Dunque tocca avere un asso nella manica. E i commercialisti l’avrebbero già trovato, si tratta solo di limare i dettagli. Sarà la fondazione Leoncavallo, costituita nel 2004, a partecipare al bando. Semplice. Lapalissiano. Ma questa fondazione dove si trova e cosa fa? Al momento pochi sembrano saperne qualcosa e nessuno si spinge oltre qualche vago ricordo. Nel 2004 era sindaco Albertini e aveva affidato la patata bollente alle solide mani del fido assessore Sergio Scalpelli.
Quest’ultimo godeva dell’appoggio di molti, anche nel centrodestra, convinti che si dovesse arrivare alla pacificazione delle anime della città e quindi anche a una legalizzazione dello storico centro. Il gruppo di lavoro che si costituì per l’occasione aveva in mente un’operazione in due fasi: la prima, un accordo con il centro sociale e la proprietà dell’immobile per regolarizzare gli aspetti giuridico-formali e stabilire le attività che si svolgevano in via Watteau. La seconda, «dare vita a una fondazione pubblico privato». Ma chi fu spettatore della trattativa assicura che «non si chiuse nemmeno la prima fase». Di fatto però di fondazione si torna a parlare in modo esplicito quello stesso anno (2004) in alcuni articoli di giornale che riferiscono di un progetto presentato a Palazzo Marino dal consigliere comunale di Rifondazione comunista, Daniele Farina, insieme a Sandro Antoniazzi (portavoce del centrosinistra, scomparso da poco) e Rosario Pantaleo (Margherita). Era la vigilia dell’udienza alla Corte d’Appello per la sentenza definitiva sulla permanenza del Leoncavallo nella sede occupata. E, secondo i resoconti dell’epoca, il piano prevedeva la creazione di una Fondazione costituita da esponenti della società e della cultura milanese, e sostenuta dal Leoncavallo con lo scopo di promuovere le attività di assistenza sociale e culturali che si svolgevano in via Watteau. La fondazione avrebbe intrattenuto rapporti con Comune, Prefettura e le altre istituzioni.
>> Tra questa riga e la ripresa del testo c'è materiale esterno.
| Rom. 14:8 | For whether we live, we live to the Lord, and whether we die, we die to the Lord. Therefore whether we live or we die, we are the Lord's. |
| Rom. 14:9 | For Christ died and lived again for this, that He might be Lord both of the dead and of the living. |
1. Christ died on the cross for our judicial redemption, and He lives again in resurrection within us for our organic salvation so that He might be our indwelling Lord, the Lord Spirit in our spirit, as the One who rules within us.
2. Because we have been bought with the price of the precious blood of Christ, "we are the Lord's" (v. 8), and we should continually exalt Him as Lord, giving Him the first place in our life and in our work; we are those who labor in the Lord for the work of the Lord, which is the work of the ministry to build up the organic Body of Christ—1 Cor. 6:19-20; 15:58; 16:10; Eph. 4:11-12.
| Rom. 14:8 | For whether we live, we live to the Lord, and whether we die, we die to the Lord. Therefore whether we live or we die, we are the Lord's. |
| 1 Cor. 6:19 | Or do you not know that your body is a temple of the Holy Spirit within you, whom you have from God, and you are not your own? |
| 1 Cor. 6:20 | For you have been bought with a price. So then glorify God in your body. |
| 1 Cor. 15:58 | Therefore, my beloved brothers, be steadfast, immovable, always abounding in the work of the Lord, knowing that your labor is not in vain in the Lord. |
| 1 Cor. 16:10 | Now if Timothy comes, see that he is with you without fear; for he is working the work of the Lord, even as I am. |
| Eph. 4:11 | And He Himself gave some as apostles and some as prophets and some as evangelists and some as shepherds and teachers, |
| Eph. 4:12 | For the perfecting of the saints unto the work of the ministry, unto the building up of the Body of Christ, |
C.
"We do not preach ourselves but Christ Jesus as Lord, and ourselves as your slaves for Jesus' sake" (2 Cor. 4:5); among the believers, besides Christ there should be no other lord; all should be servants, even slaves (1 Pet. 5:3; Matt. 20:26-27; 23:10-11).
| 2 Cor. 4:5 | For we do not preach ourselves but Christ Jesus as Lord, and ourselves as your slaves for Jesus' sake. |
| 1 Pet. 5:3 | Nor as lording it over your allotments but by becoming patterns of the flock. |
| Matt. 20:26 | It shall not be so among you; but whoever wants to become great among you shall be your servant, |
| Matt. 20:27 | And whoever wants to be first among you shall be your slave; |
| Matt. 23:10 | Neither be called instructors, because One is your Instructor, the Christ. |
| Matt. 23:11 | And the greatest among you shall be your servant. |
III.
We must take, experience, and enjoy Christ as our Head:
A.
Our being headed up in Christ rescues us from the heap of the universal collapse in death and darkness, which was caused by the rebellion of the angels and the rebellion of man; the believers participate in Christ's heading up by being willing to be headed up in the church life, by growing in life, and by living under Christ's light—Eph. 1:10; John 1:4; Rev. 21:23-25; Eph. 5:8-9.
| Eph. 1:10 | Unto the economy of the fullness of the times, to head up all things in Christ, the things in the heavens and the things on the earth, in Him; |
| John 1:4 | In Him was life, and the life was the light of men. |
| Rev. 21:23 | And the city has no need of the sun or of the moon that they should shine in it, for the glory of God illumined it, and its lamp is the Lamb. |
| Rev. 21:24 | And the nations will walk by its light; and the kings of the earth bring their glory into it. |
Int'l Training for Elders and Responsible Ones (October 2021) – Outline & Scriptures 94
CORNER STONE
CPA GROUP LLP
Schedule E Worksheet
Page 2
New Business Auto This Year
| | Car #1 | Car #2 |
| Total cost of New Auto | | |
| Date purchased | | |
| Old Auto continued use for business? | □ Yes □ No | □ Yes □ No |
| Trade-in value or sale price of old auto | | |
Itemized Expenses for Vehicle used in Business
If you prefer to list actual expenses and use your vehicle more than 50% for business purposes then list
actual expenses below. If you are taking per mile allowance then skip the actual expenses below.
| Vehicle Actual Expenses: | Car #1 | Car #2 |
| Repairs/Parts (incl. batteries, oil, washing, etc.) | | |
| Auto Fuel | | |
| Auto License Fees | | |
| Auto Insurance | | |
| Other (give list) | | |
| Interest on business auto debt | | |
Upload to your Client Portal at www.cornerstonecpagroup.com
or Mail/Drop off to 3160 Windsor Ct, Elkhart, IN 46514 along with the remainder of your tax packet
C’era anche il nome: “La città che vogliamo-onlus”. Tra i componenti figuravano le mamme antifasciste del Leoncavallo, Antonio Panzeri, ex segretario della Camera del Lavoro, il docente universitario Giorgio Fiorentini e la capogruppo dei Verdi a Palazzo Marino Milly Moratti. Ma era il 2004. Di acqua sotto i ponti ne è passata. Da capire se la proposta abbia avuto seguito, se si tratti dello stesso soggetto giuridico o se i commercialisti stiano lavorando a una versione aggiornata della Fondazione. Oggi intanto scade la richiesta del governo dei 3 milioni di euro alle mamme antifasciste. L’associazione nei giorni scorsi ha promosso una raccolta fondi per far fronte alle spese, e Boer ha fatto sapere che i soldi non ci sono. Vediamo come andrà a finire ma la strada è tracciata e la sinistra, che bercia contro il blitz delle forze dell’ordine e chiama alla mobilitazione perla manifestazione nazionale del 6 settembre, tira un sospiro di sollievo. La città un po’ meno. In questi giorni al Corvetto c’è voglia di protesta: «Qui è la fine della città, si spaccia e la gente ha paura... Il Leoncavallo? Speriamo non sia vento che soffia sul fuoco».